───── Passage to read

Anyone who’s tried to shoot a sawed off shotgun from a bicycle knows how right you are. Thinking about the highway scenes in Octavia Butler’s Parable of the Sower and my own run-ins with gangs of street urchins in Berlin, you’re also vulnerable to attack on a bicycle in a way that you’re not in a vehicle or even on a horse. Post apocalyptic literature is as much about the fear of being hunted as being the hunter.
> Squeaking down a deserted highway in a rickety ill-fitting bike, knees akimbo, does not cut quite as dramatic a figure even if it is infintely more realistic.
This is basically how Kipo and the Age of Wonderbeasts starts. :P
North of the Mason Dixon line roads require resurfacing every ten to twenty years due to winter freeze-thaw cycles which requires vast resources.
South of the Mason Dixon line roads require annual landscaping to prevent overgrowth.
Much like technology is spread very unevenly, post-apocalyptic is spread very unevenly. There is a large subculture of urban explorers on youtube, interesting stuff to watch. Interesting to see them explore sites abandoned around the turn of the century, driveways / roads and such are essentially impassible.
There are exceptions. Youtube abandoned mine explorers visit sites abandoned a century ago out west and other than the occasional landslide desert roads can remain clear for a century or so. Of course without massive fossil fuel burning, Vegas can't exist, so great roads aren't very useful without any population to travel them... Similar problem with the deep south USA, before air conditioning the number of people living down there was low.
Definitely regional. But the average post-apoclyptic movie is set in dry or desert environment, not a jungle!

──────────
───── Data section

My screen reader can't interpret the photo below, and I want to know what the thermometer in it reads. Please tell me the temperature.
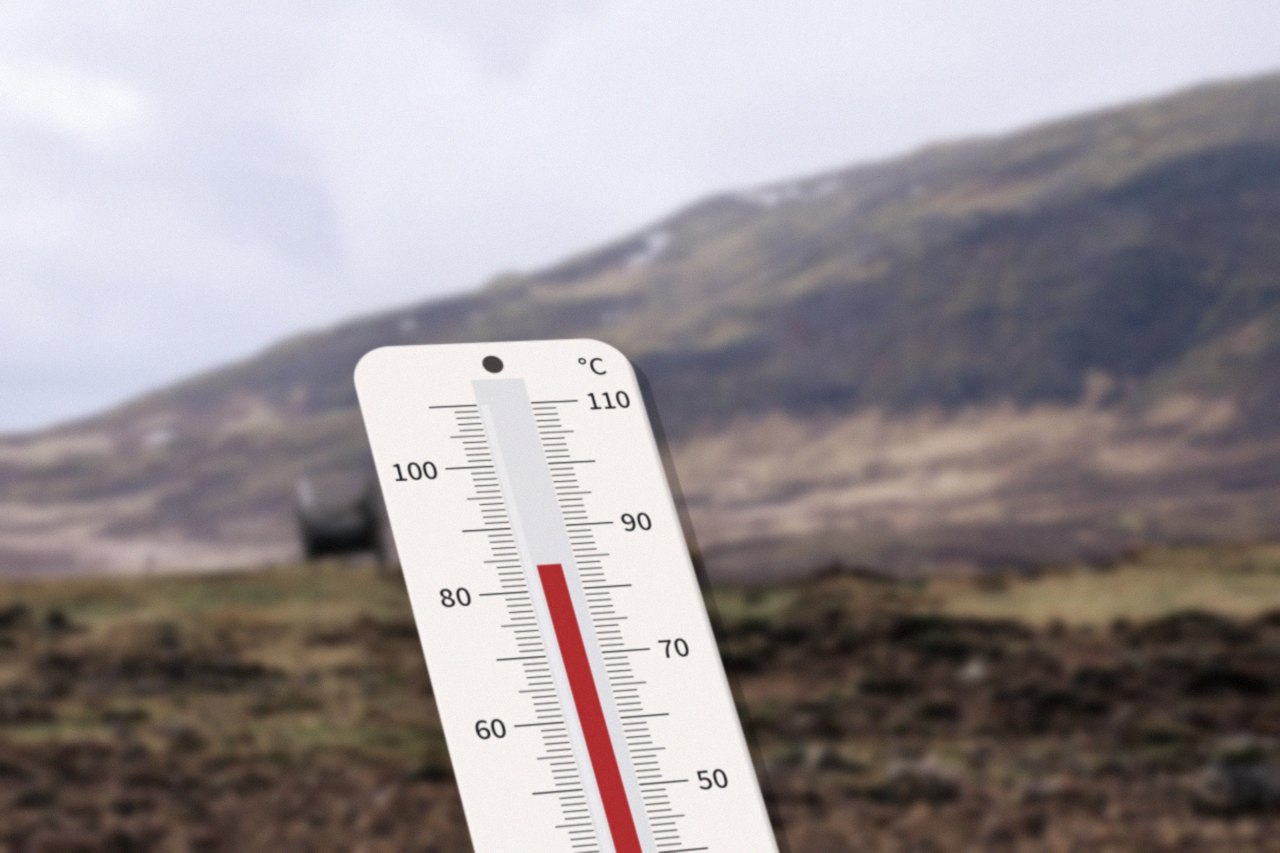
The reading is 84 °C
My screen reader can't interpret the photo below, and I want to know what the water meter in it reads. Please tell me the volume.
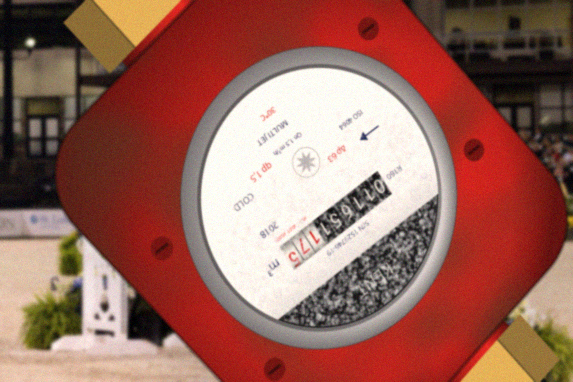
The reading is 11651.175 m³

──────────

In the discussion of post-apocalyptic travel, please list the means of travel that the first paragraph compares for how vulnerable a traveler is to attack.

- bicycle
- vehicle
- horse